» Texto de leitura
:::::

V - Valor do Processo
Atendendo ao disposto nos artigos 32.º do CPTA, 306.º, n.º 2, do Código do Processo Civil e 97.º-A do CPPT, aplicáveis por força do disposto no artigo 29.º, n.º 1, alíneas a) e b), do RJAT, e no artigo 3.º, n.º 2, do Regulamento de Custas nos Processos de Arbitragem Tributária (RCPAT) fixa-se o valor do processo em €10.726,19 (dez mil setecentos e vinte seis euros e dezanove cêntimos).

:::::

» Itens fornecidos
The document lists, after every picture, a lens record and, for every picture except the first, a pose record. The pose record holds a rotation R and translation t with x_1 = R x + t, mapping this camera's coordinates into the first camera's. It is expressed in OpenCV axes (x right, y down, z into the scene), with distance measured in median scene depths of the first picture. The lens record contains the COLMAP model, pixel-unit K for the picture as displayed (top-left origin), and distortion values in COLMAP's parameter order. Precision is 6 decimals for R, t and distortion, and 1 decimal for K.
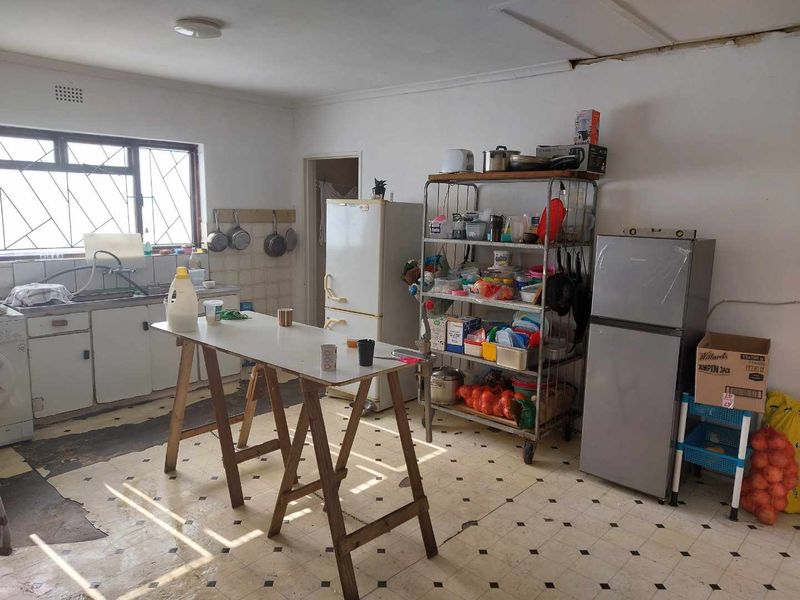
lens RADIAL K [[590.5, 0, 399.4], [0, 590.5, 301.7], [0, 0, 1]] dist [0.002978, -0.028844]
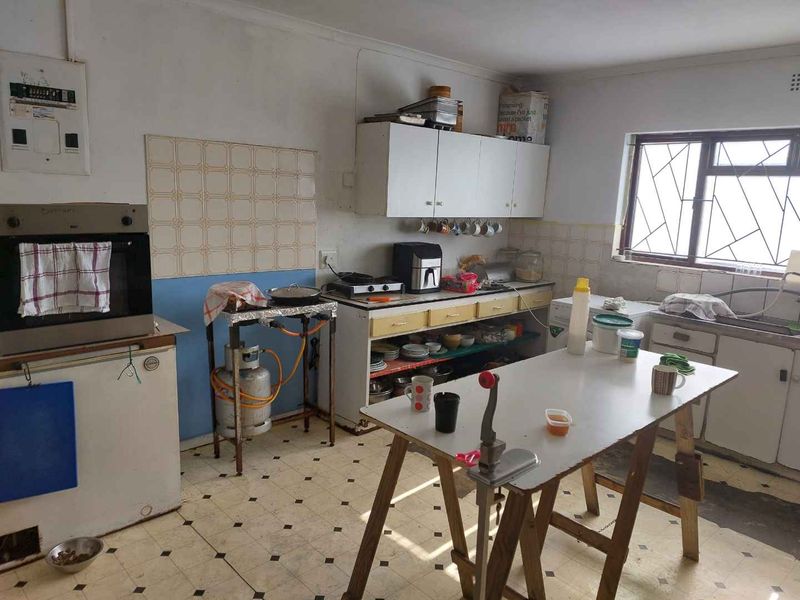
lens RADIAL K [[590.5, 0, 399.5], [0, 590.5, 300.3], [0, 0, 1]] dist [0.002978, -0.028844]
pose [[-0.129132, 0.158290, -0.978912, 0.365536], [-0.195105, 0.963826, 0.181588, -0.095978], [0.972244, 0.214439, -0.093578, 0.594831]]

:::::

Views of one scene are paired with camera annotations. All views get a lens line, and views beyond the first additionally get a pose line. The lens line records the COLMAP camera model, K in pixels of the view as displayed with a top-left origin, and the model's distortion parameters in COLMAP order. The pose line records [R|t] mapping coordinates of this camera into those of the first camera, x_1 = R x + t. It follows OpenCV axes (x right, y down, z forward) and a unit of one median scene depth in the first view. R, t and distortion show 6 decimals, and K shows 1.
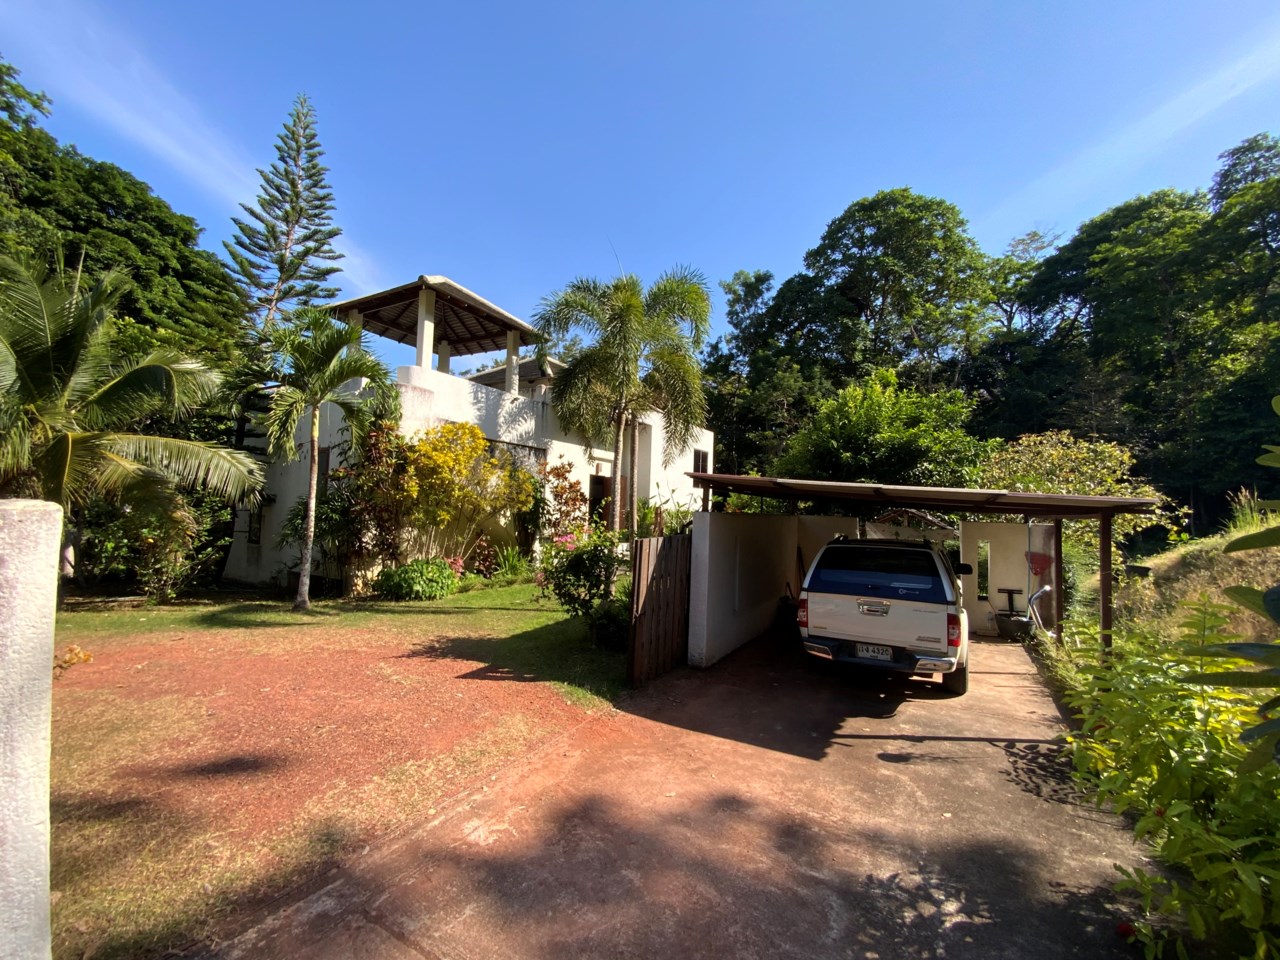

:::::

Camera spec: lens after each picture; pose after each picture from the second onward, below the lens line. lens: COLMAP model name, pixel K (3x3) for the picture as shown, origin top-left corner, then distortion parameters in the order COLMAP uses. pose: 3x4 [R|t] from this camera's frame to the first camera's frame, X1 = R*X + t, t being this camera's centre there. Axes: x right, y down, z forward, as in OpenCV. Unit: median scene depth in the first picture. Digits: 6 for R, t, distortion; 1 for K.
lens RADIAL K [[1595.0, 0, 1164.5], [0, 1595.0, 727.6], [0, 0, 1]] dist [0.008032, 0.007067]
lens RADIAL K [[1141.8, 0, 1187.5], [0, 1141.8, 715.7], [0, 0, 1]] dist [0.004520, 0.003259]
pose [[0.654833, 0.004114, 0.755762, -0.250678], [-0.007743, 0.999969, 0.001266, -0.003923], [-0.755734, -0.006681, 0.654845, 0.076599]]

:::::

» Descrição da tarefa
Dê seguimento ao texto de leitura sobre o valor do processo, começando a seguir à última frase apresentada. Os itens apresentados não são necessários.

» Resposta abaixo
VI - Custas
O montante das custas é fixado em € 918,00 (novecentos e dezoito euros) a cargo da Requerente, nos termos da Tabela I do RCPAT, em cumprimento do disposto nos artigos 12.º, n.º 2, e 22.º, n.º 4, ambos do RJAT, bem como do disposto no artigo 4.º, n.º 4, do RCPAT.
Notifique-se.
Lisboa, Centro de Arbitragem Administrativa, 17 de abril de 2019
O Árbitro
(Olívio Mota Amador)
[1] Posteriormente, a Lei n.º 114/2017, de 29 de dezembro, aditou os artigos 135.º-L e 135.º-M.